Data supplied ->
=== Begin Enclosure ===
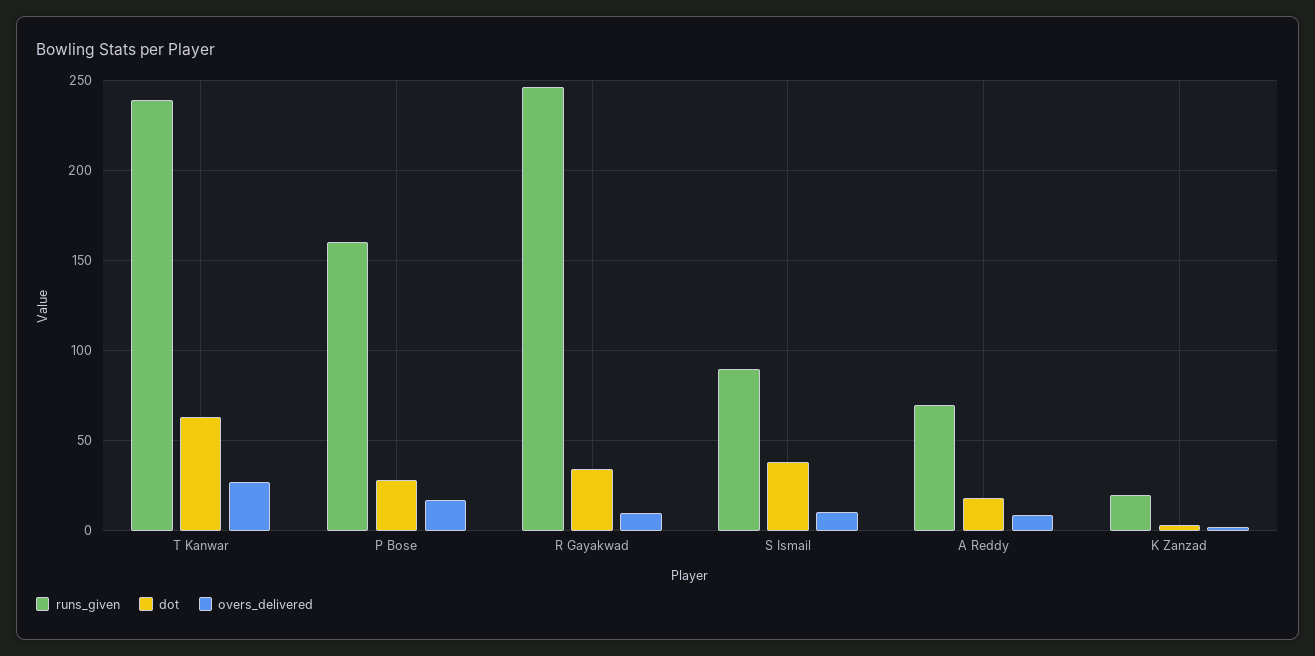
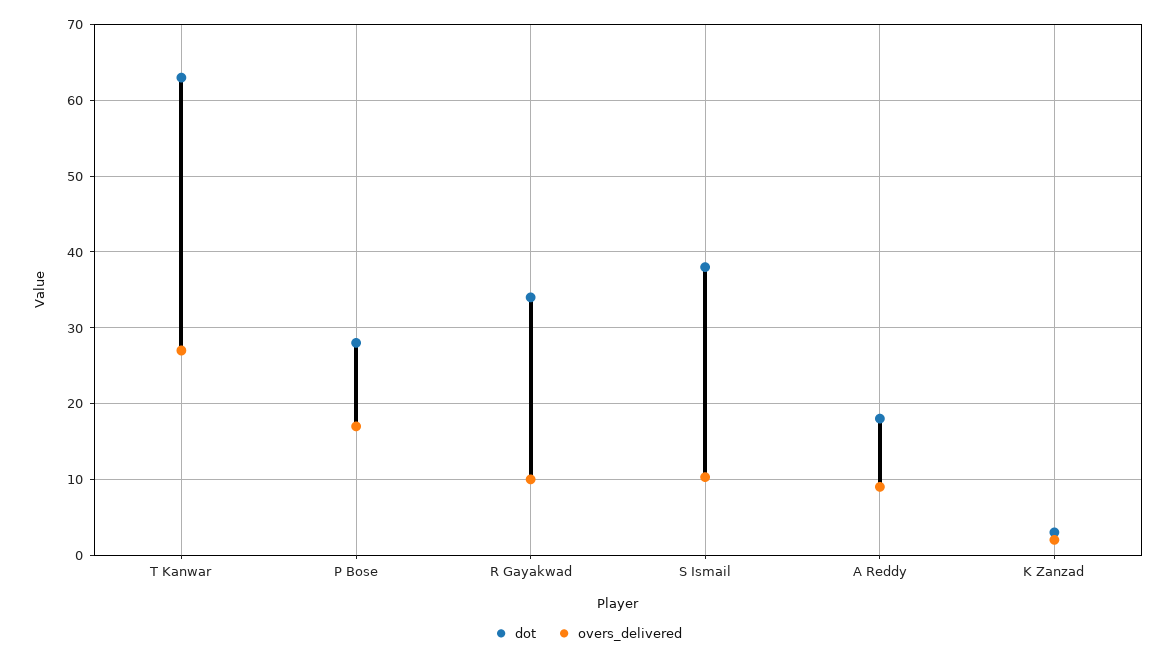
runs_given, T Kanwar: 240 -> none
runs_given, P Bose: 160 -> none
runs_given, R Gayakwad: 245 -> none
runs_given, S Ismail: 90 -> none
runs_given, A Reddy: 70 -> none
runs_given, K Zanzad: 20 -> none

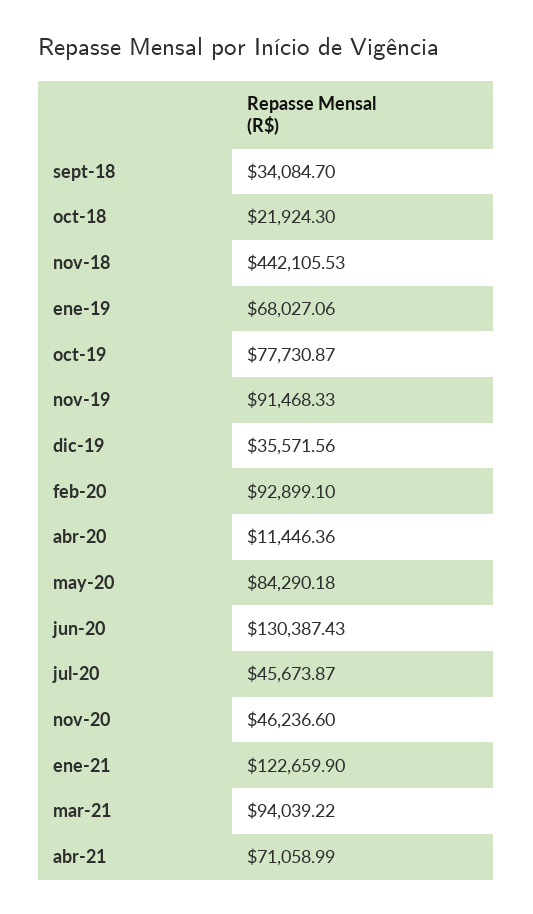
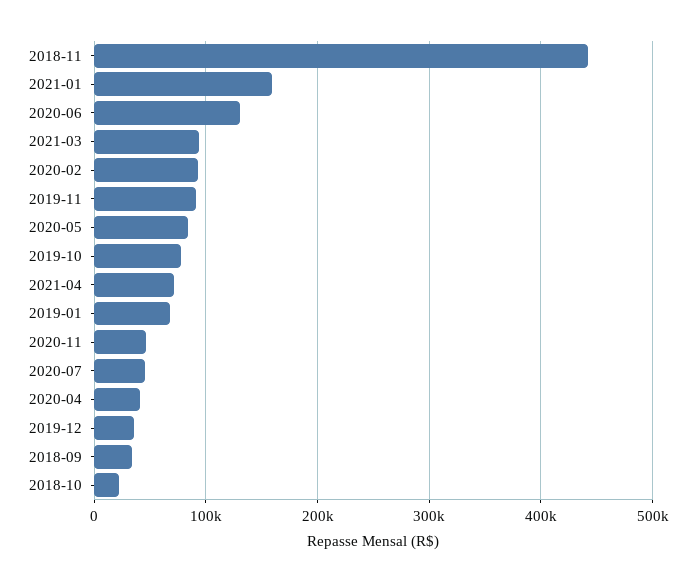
abr-20: 11446.36 -> 40000
ene-21: 122659.9 -> 160000

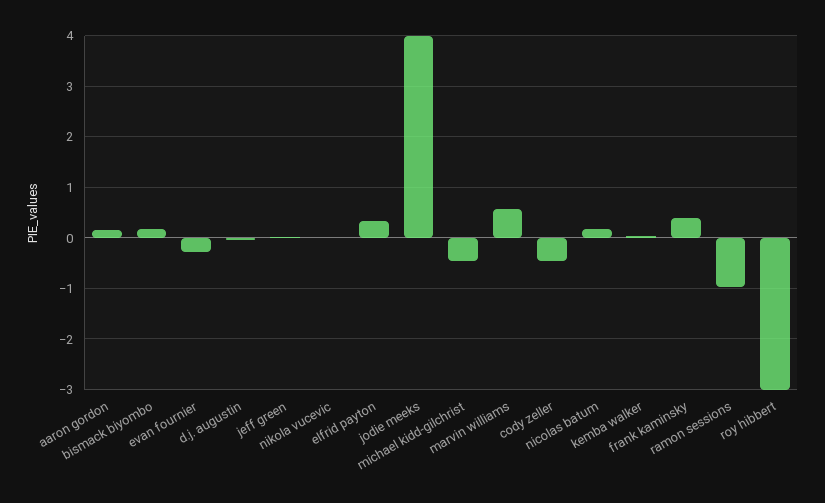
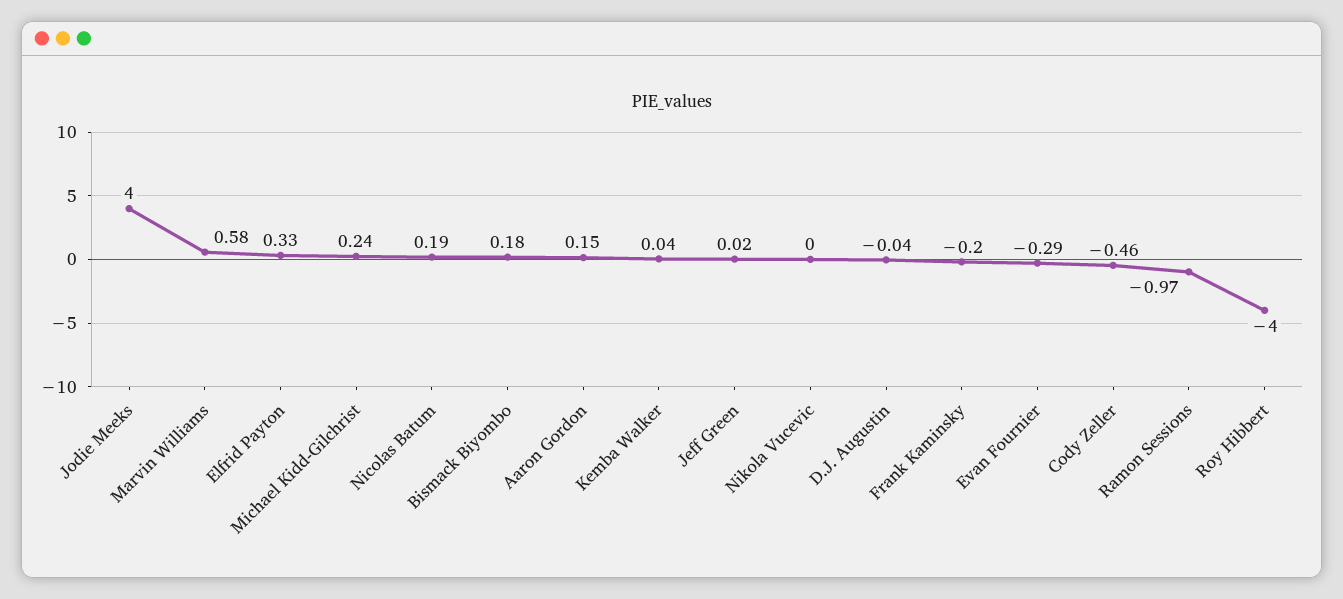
michael kidd-gilchrist: -0.4 -> 0.24
frank kaminsky: 0.4 -> -0.2
roy hibbert: -3 -> -4

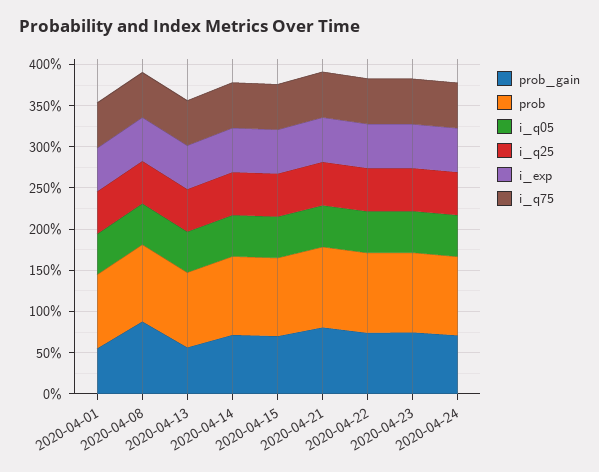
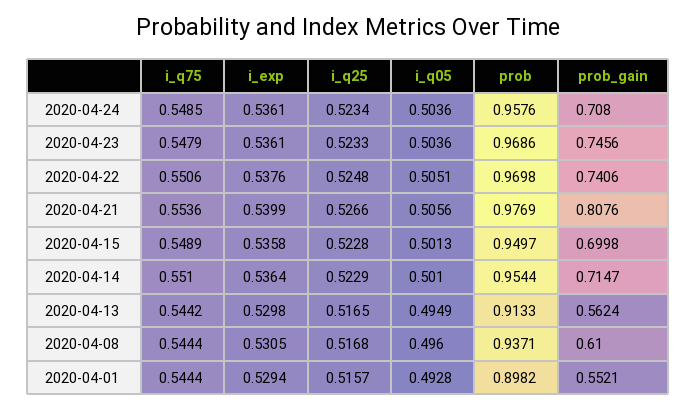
prob_gain, 2020-04-08: 0.9 -> 0.61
=== End Enclosure ===
Work item ->
Your copy should hold exactly the lines from the line bearing "runs_given, K Zanzad: 20 -> none" through the end of the data, both included, and no pictures or anything further.

Response to this exercise ->
runs_given, K Zanzad: 20 -> none

abr-20: 11446.36 -> 40000
ene-21: 122659.9 -> 160000

michael kidd-gilchrist: -0.4 -> 0.24
frank kaminsky: 0.4 -> -0.2
roy hibbert: -3 -> -4

prob_gain, 2020-04-08: 0.9 -> 0.61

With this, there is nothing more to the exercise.